As the 2016 contest approaches, the University of New Hampshire plans to use the latest Internet technology to educate students far beyond its campus through a Massive Open Online Course exploring the state's treasured first-in-the-nation tradition.
Starting in the fall of 2015, enrollment will be expanded in a class the university has offered for the last several election cycles. Those participating from afar will be able to watch lectures and presentations from classroom guests and join in on discussions, said Dante Scala, who will teach the class along with fellow political science professor Andrew Smith, director of the UNH Survey Center.
Topics will include research on the presidential nomination process, how it has evolved and New Hampshire's history of holding the nation's first primary. Students will hear from political activists, candidates and journalists who descend on the state every four years.
"Usually the nation comes to New Hampshire. We're trying to bring a part of New Hampshire out to the nation and beyond, so people can learn about the primary even though they're not here," Scala said.
The class will be the University of New Hampshire's first MOOC. Unlike those enrolled on campus, participants elsewhere won't receive credit for the class, and the university hasn't decided yet whether they will be asked to complete assignments or take tests or how much they will be charged.
Scala said he and Smith hope to work with colleges and universities in Iowa, home to the nation's first presidential caucuses, and with high school social studies teachers around New England who might want their students to tune in and follow along.

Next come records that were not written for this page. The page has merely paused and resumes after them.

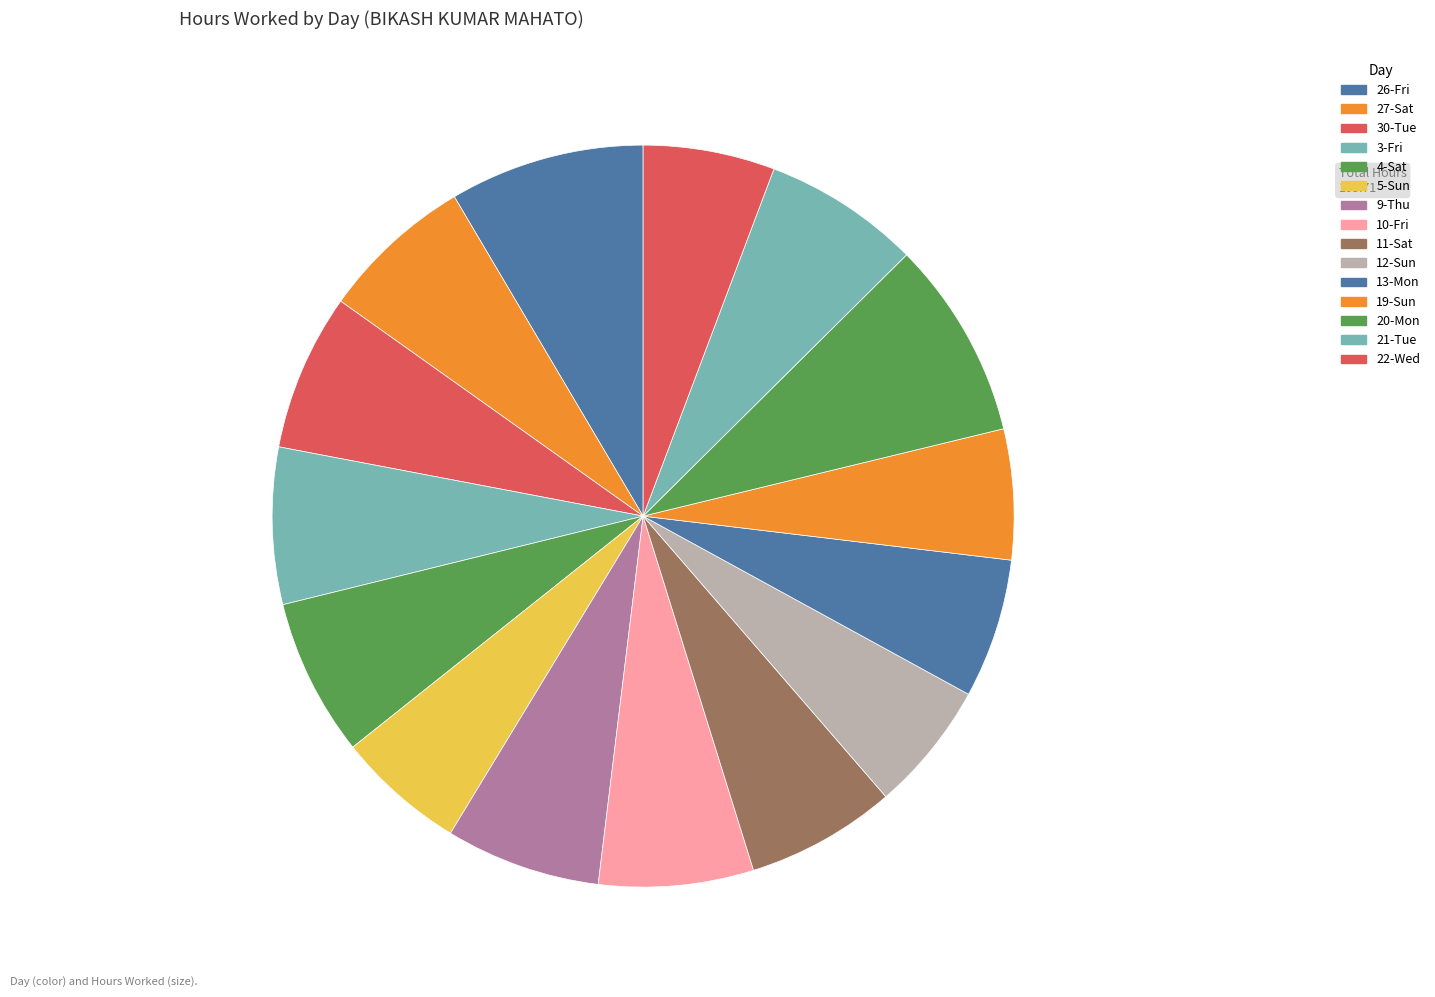

Does any single category account for the majority?

No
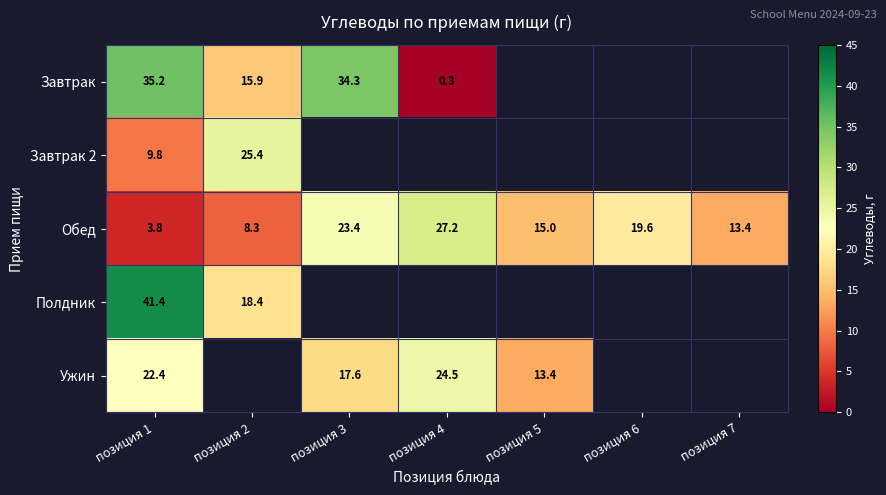

How many series are shown in this chart?

5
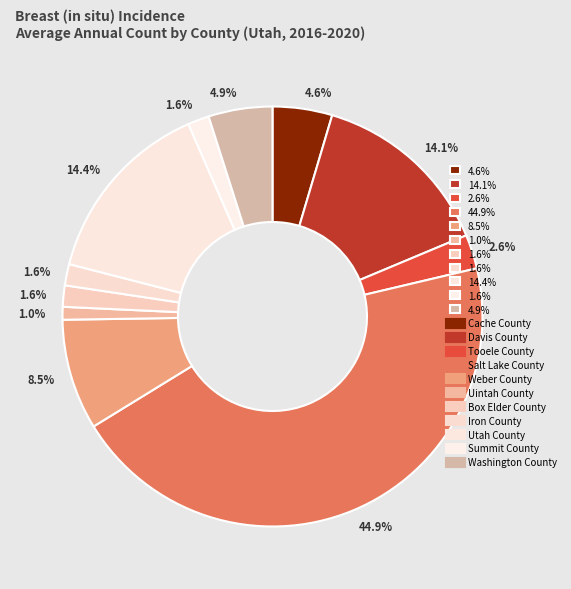

Is there any slice that represents more than half of the pie?

No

"We also think there's an audience out there of political junkies - the type of person who might actually visit New Hampshire on vacation to see candidates," he said. "We're basically hoping to bring a civic education aspect to all of this."
Camilla Cooper, a 2013 UNH graduate who took the class in the fall of 2011, said she enjoyed hearing from campaign experts and being encouraged to attend political events outside of class. She once even found herself in a diner quizzing Newt Gingrich.
"Going to school in New Hampshire, it was more exciting for us to understand versus someone who might be out in Oregon or California. A lot of people might not be able to pinpoint New Hampshire on a map," she said. "But if they talk about other states trying to get in the race to be first, maybe it will help people relate a little more."
Gardner, a fierce protector of New Hampshire's status and the sole person responsible for setting New Hampshire's primary date, effectively quashed a plan to promote the primary as a tourist attraction in 2007 because he feared it would further the misconception that the primary is a cash cow. But he has no problem with the new course.
"I've always said that people across the country, as they read about what's happening in the primary, vicariously participate themselves," he said.
Like Gardner, the late Gregg was a champion of the primary who considered the state a model for hands-on democracy, a place where voters demand face-to-face interaction with candidates and give longshots a chance. Gardner said he hopes the new UNH course will further Gregg's goal of explaining the New Hampshire primary's history and why it's important.
"From a distance, in an academic way, you can make all kinds of arguments why this doesn't make sense, but if you experience it, it presents itself in a different light," he said. "Hugh wanted there to be a place where people could get an understanding of what actually happened and why it happened here. So, if this course adds to that and helps that, it's a good thing."